Tuesday, December 18, 2012
What is missing.
I woke up with my blindfold still on, feeling pinpricks of cold on my face. I finally removed the blindfold, and looked up to see that snow had fallen overnight. The spot in which I buried my memory is covered with snow, but I still have a general idea of where it is. Also, I can still hear it singing.
This is quite a predicament. As I wrote yesterday, if I weave through the forest and find my way home in any way that can be retraced, the memory will call me back, beg me to dig it back up. Snow presents a serious problem because of this right here:
Not only would I produce a track that I could follow back to my memory in a moment of weakness, but others could follow it as well. And I am not ready to consider the consequences of having the memory dug up by someone else and stolen.
So I will stay here for now. There are some berries growing nearby. And I can melt snow for water. I saw a coyote earlier, and called him over to cuddle with me. I'll fall into a chilly trance with my coyote and daydream--sometimes this is the best way to solve problems.

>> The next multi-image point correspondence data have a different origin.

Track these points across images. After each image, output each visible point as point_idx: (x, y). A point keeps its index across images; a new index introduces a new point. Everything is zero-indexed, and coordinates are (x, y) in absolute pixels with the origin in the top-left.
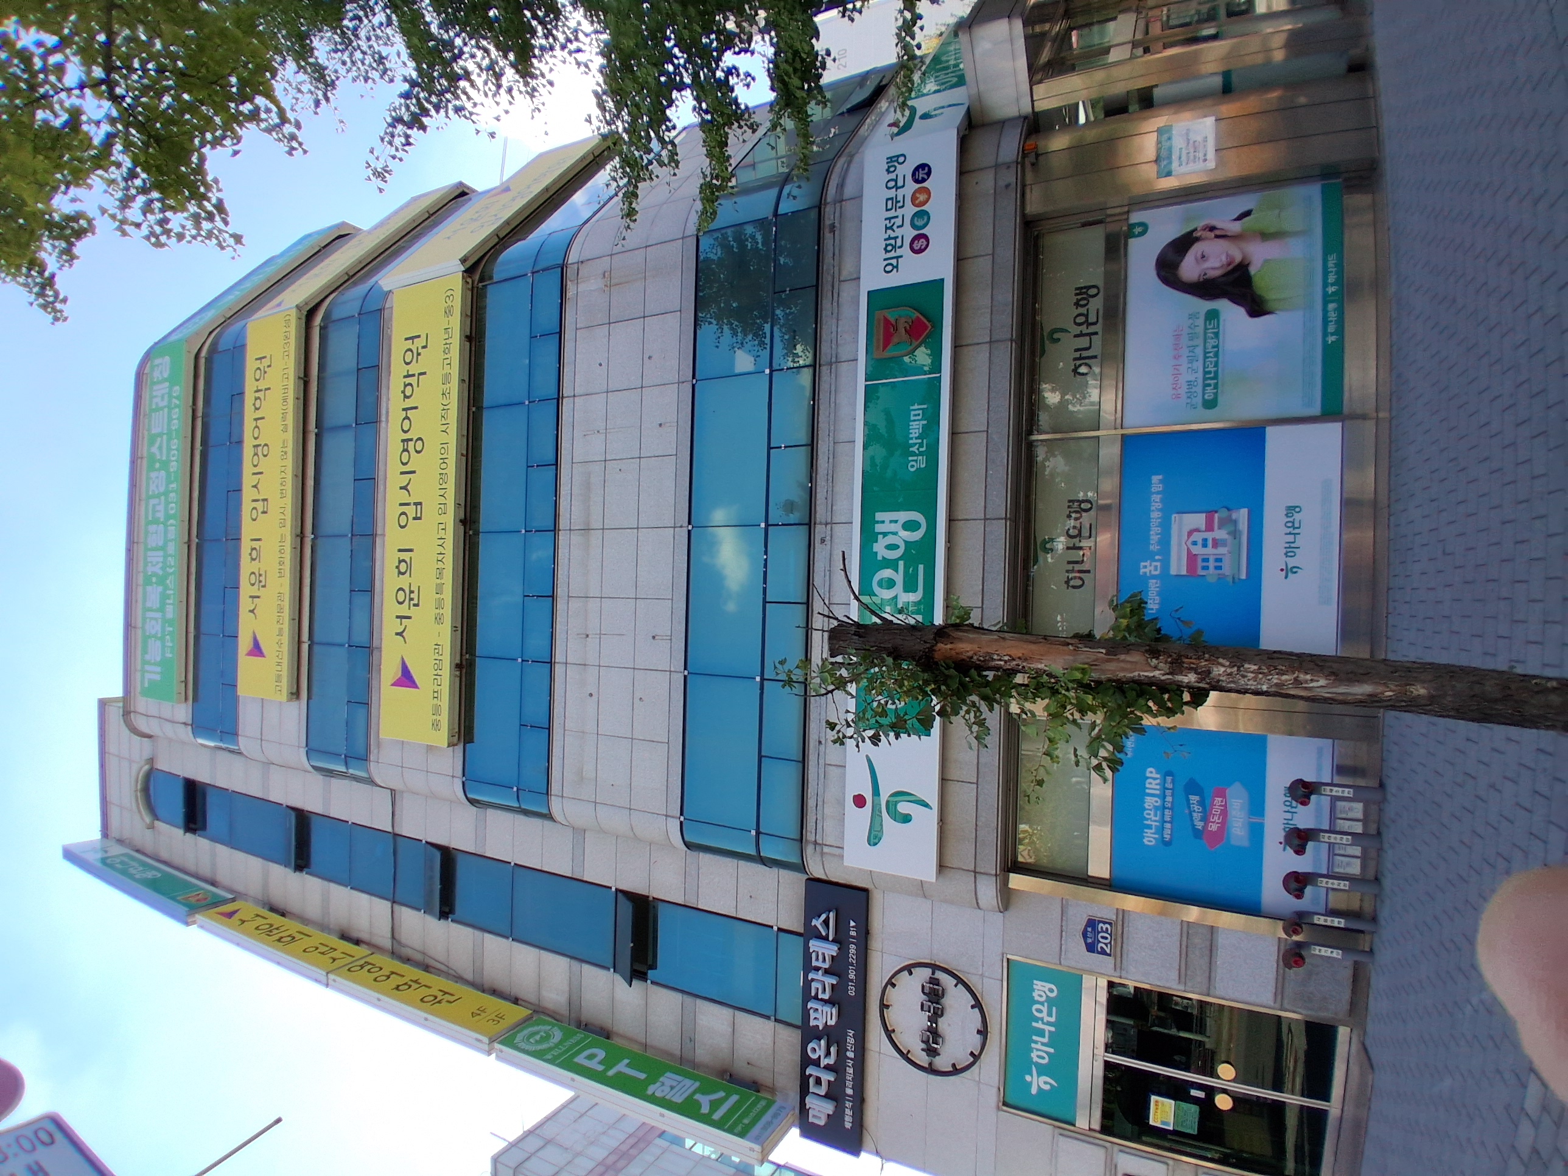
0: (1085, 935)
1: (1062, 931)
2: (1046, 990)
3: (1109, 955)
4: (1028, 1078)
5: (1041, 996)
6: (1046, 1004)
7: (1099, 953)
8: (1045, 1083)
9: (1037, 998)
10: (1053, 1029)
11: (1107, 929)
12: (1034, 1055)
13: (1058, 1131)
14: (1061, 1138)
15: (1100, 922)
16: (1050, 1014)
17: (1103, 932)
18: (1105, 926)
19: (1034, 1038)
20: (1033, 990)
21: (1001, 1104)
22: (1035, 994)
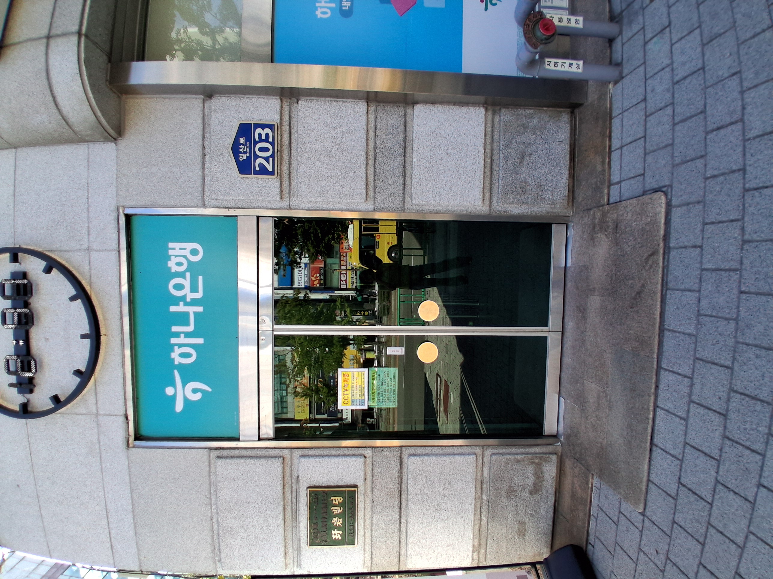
0: (235, 150)
1: (204, 155)
2: (187, 253)
3: (272, 173)
4: (169, 391)
5: (179, 264)
6: (188, 275)
7: (256, 173)
8: (195, 391)
9: (174, 268)
10: (200, 309)
11: (267, 135)
12: (175, 355)
13: (214, 453)
14: (220, 462)
15: (257, 126)
16: (194, 289)
17: (261, 140)
18: (263, 133)
19: (175, 329)
20: (169, 258)
21: (131, 439)
22: (172, 264)
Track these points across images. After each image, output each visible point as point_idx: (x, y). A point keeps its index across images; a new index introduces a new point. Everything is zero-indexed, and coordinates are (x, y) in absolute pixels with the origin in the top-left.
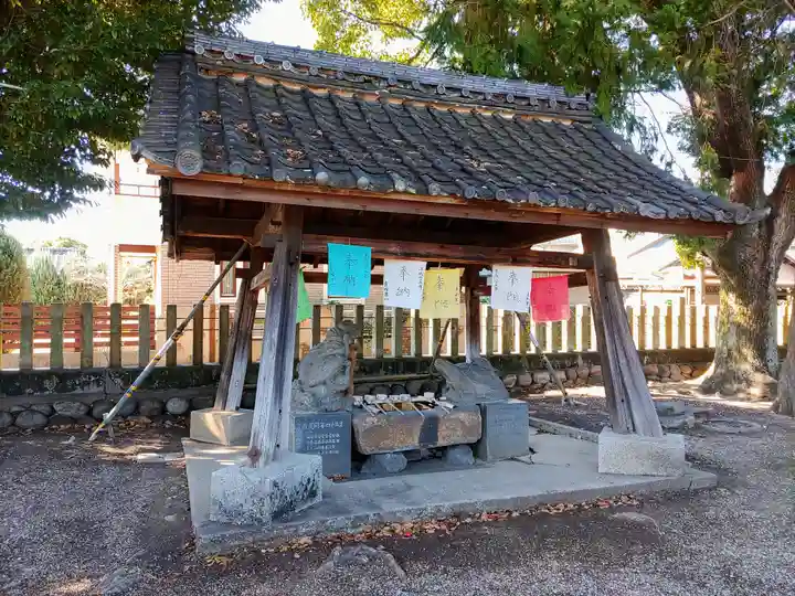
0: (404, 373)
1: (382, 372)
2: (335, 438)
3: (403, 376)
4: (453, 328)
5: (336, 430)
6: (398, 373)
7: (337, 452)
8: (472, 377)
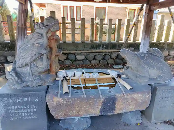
0: (110, 49)
1: (101, 48)
2: (33, 108)
3: (110, 50)
4: (135, 30)
5: (32, 103)
6: (108, 49)
7: (35, 117)
8: (148, 64)
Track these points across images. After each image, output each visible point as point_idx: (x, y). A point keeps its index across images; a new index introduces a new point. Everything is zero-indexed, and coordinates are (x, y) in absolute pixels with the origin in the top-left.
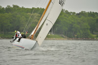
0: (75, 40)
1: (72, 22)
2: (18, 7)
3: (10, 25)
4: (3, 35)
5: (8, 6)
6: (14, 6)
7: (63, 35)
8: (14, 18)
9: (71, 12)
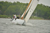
0: (48, 20)
1: (47, 11)
2: (19, 2)
3: (15, 11)
4: (11, 16)
5: (15, 2)
6: (18, 2)
7: (42, 18)
8: (17, 8)
9: (46, 6)
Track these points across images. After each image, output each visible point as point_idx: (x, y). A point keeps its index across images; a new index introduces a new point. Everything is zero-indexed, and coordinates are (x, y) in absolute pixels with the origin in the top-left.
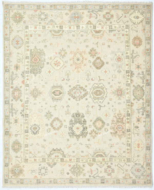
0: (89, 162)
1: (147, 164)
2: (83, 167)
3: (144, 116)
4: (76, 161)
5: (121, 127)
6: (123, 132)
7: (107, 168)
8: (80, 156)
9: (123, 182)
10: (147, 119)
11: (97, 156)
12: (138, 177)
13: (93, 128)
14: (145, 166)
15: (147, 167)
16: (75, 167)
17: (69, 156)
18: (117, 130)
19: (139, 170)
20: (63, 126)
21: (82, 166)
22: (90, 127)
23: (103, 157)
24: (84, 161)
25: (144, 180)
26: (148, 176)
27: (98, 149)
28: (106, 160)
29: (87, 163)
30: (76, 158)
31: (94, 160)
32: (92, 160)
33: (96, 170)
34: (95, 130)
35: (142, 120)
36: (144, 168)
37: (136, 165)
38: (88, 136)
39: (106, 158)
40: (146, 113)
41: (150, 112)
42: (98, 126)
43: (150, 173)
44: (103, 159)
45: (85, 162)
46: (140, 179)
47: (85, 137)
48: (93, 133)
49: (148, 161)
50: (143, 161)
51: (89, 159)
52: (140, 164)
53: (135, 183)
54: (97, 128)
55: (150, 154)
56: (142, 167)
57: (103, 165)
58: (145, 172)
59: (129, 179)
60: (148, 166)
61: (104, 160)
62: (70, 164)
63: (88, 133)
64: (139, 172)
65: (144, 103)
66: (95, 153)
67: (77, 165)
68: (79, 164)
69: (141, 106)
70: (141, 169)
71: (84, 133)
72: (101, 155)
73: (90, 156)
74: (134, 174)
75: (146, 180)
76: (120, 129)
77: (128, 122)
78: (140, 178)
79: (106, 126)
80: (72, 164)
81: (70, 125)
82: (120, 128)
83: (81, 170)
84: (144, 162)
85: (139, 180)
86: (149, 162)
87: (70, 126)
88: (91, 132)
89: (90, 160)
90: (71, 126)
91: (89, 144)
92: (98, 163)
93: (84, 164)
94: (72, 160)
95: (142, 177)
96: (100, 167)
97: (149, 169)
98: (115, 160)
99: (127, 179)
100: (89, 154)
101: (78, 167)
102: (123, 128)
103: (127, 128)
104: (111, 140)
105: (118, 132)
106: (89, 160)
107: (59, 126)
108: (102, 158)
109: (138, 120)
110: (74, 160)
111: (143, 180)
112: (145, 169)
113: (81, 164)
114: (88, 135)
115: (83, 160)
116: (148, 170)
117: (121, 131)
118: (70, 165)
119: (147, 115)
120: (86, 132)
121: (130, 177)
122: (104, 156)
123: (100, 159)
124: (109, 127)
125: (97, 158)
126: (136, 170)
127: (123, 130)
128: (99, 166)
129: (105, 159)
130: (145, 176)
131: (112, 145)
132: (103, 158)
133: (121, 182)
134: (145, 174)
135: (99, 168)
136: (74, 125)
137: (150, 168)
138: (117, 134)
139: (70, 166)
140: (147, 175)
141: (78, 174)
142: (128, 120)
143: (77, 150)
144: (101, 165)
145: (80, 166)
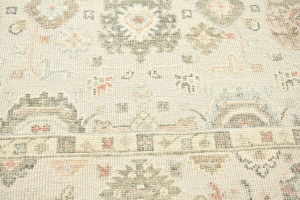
0: (200, 149)
2: (170, 178)
4: (133, 146)
7: (293, 175)
8: (155, 126)
11: (235, 122)
13: (198, 18)
16: (132, 175)
17: (99, 127)
20: (80, 14)
21: (165, 171)
22: (186, 15)
23: (263, 124)
24: (177, 146)
27: (234, 91)
28: (278, 139)
29: (188, 155)
30: (133, 136)
31: (223, 141)
32: (211, 138)
34: (209, 24)
38: (184, 46)
39: (275, 131)
42: (219, 14)
44: (262, 134)
45: (179, 149)
47: (172, 48)
48: (203, 33)
51: (196, 134)
54: (214, 20)
57: (271, 164)
61: (267, 137)
62: (104, 162)
63: (183, 33)
66: (225, 111)
67: (138, 167)
68: (152, 160)
71: (167, 34)
72: (252, 116)
73: (202, 125)
79: (247, 14)
80: (117, 165)
81: (106, 9)
87: (106, 13)
88: (192, 33)
89: (204, 143)
90: (112, 11)
91: (191, 75)
92: (244, 155)
93: (177, 159)
94: (117, 146)
96: (259, 174)
100: (195, 114)
101: (148, 175)
104: (278, 58)
106: (196, 141)
107: (61, 14)
108: (260, 129)
110: (124, 142)
113: (161, 164)
114: (182, 41)
115: (167, 143)
118: (104, 166)
120: (173, 31)
122: (265, 119)
124: (260, 17)
125: (233, 132)
128: (250, 166)
129: (274, 135)
131: (291, 78)
132: (265, 129)
135: (251, 177)
136: (125, 8)
139: (104, 171)
143: (139, 101)
144: (261, 163)
145: (157, 173)
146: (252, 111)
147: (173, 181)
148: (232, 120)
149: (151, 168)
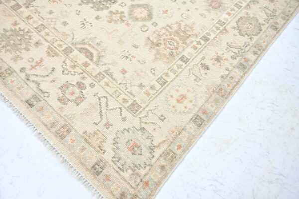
0: (56, 46)
1: (169, 154)
2: (32, 45)
3: (235, 62)
4: (35, 26)
5: (175, 43)
6: (172, 55)
7: (75, 83)
8: (52, 26)
9: (73, 141)
10: (237, 70)
11: (81, 50)
12: (118, 164)
13: (126, 10)
14: (158, 153)
15: (162, 159)
16: (22, 33)
17: (35, 11)
18: (163, 43)
19: (136, 149)
21: (33, 41)
22: (122, 5)
23: (91, 60)
24: (49, 38)
25: (128, 187)
26: (146, 183)
27: (98, 41)
28: (88, 69)
29: (48, 44)
30: (40, 23)
31: (68, 51)
32: (65, 47)
33: (50, 70)
34: (126, 14)
35: (226, 64)
36: (153, 157)
37: (139, 132)
38: (104, 13)
39: (92, 65)
40: (243, 60)
41: (252, 65)
42: (136, 15)
43: (156, 180)
44: (86, 62)
46: (120, 175)
47: (98, 10)
48: (118, 15)
49: (176, 148)
50: (165, 139)
51: (62, 41)
52: (150, 137)
53: (98, 173)
54: (130, 15)
55: (194, 136)
56: (152, 149)
57: (73, 73)
58: (147, 168)
59: (92, 149)
60: (165, 159)
61: (86, 65)
63: (110, 10)
64: (133, 154)
65: (249, 45)
66: (84, 43)
67: (28, 32)
68: (35, 34)
69: (240, 45)
70: (144, 149)
71: (103, 5)
72: (91, 54)
73: (69, 40)
74: (118, 148)
75: (132, 191)
76: (169, 46)
77: (195, 48)
78: (123, 171)
79: (149, 24)
80: (22, 26)
82: (172, 43)
83: (24, 46)
84: (165, 141)
85: (116, 175)
86: (178, 152)
88: (114, 11)
89: (60, 46)
91: (90, 24)
92: (68, 62)
93: (44, 42)
94: (31, 21)
95: (127, 174)
96: (63, 71)
97: (163, 167)
98: (107, 85)
99: (89, 143)
100: (72, 35)
101: (27, 37)
102: (177, 48)
103: (185, 53)
104: (135, 47)
105: (163, 46)
106: (59, 43)
108: (87, 60)
109: (217, 59)
110: (34, 22)
111: (125, 185)
112: (154, 160)
113: (36, 38)
114: (106, 12)
115: (48, 35)
116: (159, 170)
117: (168, 50)
118: (18, 22)
119: (241, 64)
120: (108, 6)
121: (99, 147)
122: (95, 59)
123: (82, 58)
124: (152, 29)
125: (76, 52)
126: (131, 143)
127: (174, 51)
128: (64, 66)
129: (90, 67)
130: (138, 180)
131: (130, 57)
132: (89, 62)
133: (68, 138)
134: (142, 172)
135: (59, 70)
137: (167, 168)
138: (158, 48)
139: (16, 24)
140: (144, 180)
141: (9, 48)
142: (197, 44)
143: (60, 15)
144: (71, 69)
145: (30, 39)
146: (95, 53)
147: (31, 46)
148: (82, 48)
149: (30, 36)
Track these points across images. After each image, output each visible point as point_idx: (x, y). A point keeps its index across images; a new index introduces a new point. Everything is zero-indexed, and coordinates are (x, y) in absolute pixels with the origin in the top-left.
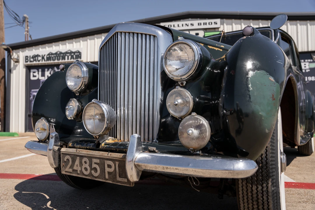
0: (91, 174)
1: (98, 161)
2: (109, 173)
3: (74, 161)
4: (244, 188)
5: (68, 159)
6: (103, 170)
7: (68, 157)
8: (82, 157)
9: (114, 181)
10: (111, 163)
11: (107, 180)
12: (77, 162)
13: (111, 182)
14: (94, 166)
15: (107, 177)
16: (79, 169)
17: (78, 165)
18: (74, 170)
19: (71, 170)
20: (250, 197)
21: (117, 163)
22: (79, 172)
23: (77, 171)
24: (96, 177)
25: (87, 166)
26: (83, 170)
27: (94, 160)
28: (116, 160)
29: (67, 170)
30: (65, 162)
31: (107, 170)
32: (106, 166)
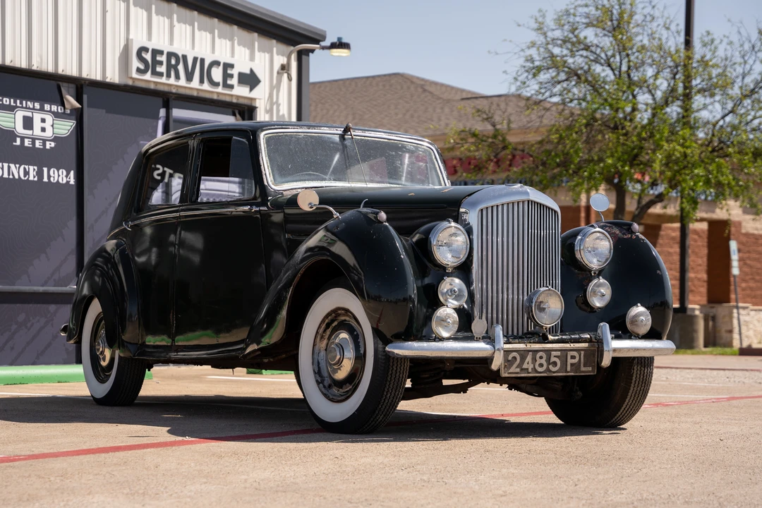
0: (548, 370)
1: (558, 353)
2: (572, 365)
3: (523, 358)
4: (638, 372)
5: (515, 358)
6: (564, 363)
7: (514, 354)
8: (536, 352)
9: (577, 373)
10: (575, 353)
11: (568, 372)
12: (529, 358)
13: (573, 374)
14: (553, 359)
15: (569, 369)
16: (530, 367)
17: (530, 362)
18: (522, 369)
19: (518, 370)
20: (641, 380)
21: (582, 352)
22: (530, 370)
23: (528, 369)
24: (554, 372)
25: (543, 361)
26: (537, 367)
27: (554, 353)
28: (582, 350)
29: (511, 371)
30: (509, 361)
31: (570, 361)
32: (569, 357)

But before that. Let me consider this footprint in the snow. A footprint. An indentation. It is not a thing itself, but rather it is the mark of a lack of a thing. Something that was once there--pressure and warmth and physicality and weight--and that is now gone. A reminder of what is missing.
Will this memory that I'm abandoning leave a footprint in the SELF?
Thinking of this mark of absence makes me feel melancholy. On the other hand, perhaps it's comforting knowing that absence doesn't only take something away, it also adds a mark.